The response must contain every line below in which "lines" appears.

□ □ □ □ □

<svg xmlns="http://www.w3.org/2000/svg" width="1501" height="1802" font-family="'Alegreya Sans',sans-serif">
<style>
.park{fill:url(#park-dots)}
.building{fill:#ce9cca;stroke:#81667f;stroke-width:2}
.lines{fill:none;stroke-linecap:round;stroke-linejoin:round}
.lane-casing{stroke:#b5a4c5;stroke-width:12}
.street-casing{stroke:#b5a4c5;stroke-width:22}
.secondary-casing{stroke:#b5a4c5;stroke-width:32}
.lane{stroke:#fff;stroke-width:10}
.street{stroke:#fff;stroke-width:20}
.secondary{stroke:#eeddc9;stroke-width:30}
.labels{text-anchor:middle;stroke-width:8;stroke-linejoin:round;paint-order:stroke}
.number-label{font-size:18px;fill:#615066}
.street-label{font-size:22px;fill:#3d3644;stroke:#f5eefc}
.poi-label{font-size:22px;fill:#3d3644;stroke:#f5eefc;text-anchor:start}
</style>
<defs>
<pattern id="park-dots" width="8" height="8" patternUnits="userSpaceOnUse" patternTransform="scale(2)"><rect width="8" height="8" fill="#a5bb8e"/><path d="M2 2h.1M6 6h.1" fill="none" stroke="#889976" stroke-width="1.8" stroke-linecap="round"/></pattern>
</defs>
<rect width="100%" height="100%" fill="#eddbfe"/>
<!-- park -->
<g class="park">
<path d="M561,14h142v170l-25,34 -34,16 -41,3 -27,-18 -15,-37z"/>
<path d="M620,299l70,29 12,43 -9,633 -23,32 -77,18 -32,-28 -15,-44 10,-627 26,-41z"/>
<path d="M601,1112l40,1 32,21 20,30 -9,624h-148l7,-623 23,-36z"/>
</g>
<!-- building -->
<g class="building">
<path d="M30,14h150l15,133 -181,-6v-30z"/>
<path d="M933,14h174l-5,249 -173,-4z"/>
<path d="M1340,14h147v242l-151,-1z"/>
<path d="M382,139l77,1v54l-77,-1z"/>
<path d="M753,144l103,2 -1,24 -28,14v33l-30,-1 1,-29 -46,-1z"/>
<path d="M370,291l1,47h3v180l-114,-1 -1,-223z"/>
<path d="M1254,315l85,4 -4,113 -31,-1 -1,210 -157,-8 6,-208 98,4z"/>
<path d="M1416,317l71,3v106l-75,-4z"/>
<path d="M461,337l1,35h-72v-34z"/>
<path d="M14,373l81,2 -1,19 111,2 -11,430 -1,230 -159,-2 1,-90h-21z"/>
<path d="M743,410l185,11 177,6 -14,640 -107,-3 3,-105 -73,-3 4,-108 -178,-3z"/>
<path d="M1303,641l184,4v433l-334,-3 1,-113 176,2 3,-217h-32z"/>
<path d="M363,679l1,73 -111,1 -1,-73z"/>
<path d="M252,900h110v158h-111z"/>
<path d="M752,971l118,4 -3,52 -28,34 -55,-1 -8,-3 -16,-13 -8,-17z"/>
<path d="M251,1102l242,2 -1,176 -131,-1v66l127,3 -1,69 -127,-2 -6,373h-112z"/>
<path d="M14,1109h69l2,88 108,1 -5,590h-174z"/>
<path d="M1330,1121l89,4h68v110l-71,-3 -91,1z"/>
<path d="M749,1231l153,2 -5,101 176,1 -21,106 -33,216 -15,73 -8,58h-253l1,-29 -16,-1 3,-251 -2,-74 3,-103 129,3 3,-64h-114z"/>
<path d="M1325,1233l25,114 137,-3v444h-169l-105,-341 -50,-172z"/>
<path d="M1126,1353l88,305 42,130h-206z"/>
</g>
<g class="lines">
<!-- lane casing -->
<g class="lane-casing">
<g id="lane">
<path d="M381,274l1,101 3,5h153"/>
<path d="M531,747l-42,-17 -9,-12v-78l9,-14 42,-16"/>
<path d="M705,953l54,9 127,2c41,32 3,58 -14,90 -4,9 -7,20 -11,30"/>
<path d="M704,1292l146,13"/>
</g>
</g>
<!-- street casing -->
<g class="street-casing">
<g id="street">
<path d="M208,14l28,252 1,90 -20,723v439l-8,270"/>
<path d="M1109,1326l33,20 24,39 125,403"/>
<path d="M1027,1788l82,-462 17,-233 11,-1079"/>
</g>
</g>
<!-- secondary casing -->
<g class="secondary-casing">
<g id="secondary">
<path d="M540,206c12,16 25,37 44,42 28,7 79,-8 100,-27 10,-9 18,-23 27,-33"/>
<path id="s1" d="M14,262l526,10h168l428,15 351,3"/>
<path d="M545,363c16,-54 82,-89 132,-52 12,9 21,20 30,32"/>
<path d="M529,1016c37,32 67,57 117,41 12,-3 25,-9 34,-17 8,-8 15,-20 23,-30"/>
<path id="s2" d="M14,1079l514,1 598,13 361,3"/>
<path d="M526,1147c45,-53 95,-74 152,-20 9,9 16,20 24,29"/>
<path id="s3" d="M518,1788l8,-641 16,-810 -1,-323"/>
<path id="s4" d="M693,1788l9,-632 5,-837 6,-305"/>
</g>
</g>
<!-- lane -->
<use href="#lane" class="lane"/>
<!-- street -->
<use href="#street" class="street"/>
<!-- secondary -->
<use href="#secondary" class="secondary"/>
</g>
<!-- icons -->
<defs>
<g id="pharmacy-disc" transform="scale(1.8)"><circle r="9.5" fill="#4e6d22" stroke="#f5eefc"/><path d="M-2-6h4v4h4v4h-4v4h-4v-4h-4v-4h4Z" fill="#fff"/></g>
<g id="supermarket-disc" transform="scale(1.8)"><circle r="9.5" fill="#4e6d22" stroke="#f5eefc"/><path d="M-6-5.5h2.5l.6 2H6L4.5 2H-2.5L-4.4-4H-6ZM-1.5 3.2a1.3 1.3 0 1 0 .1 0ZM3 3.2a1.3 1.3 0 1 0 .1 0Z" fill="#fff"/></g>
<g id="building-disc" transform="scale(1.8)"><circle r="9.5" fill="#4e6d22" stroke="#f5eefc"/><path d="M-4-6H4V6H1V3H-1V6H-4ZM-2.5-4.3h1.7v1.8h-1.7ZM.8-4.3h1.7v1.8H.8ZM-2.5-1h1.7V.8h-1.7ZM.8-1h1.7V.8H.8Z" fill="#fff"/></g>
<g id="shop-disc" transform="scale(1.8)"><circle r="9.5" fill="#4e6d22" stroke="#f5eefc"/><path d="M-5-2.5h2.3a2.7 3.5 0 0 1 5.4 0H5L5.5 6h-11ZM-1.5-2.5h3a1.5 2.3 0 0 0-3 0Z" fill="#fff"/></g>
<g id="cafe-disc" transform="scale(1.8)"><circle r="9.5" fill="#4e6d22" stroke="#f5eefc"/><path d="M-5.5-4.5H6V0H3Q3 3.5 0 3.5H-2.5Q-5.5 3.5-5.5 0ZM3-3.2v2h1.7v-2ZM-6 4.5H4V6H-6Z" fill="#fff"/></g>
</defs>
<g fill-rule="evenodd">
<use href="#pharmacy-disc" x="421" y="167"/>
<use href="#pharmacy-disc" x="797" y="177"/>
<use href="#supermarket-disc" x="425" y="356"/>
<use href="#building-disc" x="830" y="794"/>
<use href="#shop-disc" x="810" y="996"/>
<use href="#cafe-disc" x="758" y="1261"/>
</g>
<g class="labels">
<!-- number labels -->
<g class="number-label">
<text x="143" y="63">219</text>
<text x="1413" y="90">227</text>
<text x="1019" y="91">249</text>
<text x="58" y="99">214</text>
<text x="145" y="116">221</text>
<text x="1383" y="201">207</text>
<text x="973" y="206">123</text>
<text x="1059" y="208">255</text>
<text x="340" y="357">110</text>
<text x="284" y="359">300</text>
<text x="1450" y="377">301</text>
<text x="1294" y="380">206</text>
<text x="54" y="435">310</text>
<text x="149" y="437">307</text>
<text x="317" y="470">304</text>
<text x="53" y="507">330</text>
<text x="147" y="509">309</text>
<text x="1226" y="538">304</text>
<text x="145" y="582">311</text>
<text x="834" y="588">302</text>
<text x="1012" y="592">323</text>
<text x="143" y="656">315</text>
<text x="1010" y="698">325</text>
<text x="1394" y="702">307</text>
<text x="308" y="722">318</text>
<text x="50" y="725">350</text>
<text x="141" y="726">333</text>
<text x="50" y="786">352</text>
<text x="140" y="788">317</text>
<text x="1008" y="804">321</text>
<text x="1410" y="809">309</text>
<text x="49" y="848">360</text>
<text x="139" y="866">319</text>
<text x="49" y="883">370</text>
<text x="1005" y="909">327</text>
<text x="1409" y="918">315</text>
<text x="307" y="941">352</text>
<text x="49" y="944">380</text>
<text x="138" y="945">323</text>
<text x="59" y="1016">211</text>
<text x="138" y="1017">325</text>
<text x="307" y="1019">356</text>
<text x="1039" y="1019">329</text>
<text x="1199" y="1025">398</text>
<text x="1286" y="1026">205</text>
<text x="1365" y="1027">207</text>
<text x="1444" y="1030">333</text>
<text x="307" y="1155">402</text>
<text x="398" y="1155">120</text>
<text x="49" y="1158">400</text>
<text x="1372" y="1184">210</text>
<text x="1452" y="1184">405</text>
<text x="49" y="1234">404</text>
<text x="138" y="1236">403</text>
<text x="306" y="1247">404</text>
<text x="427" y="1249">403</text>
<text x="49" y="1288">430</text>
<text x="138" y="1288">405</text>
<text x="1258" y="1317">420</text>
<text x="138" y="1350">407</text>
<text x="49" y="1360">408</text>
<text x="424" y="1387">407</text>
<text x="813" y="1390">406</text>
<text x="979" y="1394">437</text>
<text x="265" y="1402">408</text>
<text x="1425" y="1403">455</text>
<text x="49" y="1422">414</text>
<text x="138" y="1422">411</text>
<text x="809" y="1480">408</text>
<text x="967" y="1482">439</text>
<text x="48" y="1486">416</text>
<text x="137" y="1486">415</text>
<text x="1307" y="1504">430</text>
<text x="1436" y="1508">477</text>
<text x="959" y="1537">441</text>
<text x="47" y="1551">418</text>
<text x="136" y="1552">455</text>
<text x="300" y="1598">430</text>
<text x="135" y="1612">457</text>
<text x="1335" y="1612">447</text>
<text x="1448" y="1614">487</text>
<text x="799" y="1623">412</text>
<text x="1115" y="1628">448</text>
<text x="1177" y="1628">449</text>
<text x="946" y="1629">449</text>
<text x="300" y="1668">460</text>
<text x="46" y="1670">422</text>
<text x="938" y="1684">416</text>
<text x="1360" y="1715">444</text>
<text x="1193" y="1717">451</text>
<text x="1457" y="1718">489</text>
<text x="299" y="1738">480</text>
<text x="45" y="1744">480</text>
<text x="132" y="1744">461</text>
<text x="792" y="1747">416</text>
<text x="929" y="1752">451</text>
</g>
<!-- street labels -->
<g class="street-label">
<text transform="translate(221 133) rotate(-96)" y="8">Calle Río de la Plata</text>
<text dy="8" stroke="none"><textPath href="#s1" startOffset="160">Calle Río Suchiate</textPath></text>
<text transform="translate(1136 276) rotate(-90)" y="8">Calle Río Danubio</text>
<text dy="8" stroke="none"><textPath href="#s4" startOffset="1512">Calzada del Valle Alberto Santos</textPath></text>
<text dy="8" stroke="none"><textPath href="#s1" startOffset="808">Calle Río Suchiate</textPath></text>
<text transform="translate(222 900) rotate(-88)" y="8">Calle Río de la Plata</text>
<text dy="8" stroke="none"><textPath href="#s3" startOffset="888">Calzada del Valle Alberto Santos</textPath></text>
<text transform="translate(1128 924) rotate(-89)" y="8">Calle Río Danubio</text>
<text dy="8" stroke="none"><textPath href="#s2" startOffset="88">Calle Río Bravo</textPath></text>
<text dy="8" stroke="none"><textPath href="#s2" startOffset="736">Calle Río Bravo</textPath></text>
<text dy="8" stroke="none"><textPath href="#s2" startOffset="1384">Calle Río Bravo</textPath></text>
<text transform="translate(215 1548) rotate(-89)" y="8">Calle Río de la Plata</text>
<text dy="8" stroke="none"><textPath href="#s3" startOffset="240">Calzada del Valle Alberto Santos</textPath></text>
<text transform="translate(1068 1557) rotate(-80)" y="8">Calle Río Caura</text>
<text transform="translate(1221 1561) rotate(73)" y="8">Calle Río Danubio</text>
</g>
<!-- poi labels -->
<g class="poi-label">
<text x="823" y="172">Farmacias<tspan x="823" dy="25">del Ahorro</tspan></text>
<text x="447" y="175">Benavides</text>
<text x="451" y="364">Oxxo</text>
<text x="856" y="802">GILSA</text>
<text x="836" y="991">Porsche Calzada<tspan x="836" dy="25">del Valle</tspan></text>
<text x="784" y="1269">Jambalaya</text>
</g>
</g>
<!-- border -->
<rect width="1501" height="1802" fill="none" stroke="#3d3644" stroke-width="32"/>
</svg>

□ □ □ □ □

## Result of the task
.lines{fill:none;stroke-linecap:round;stroke-linejoin:round}
<g class="lines">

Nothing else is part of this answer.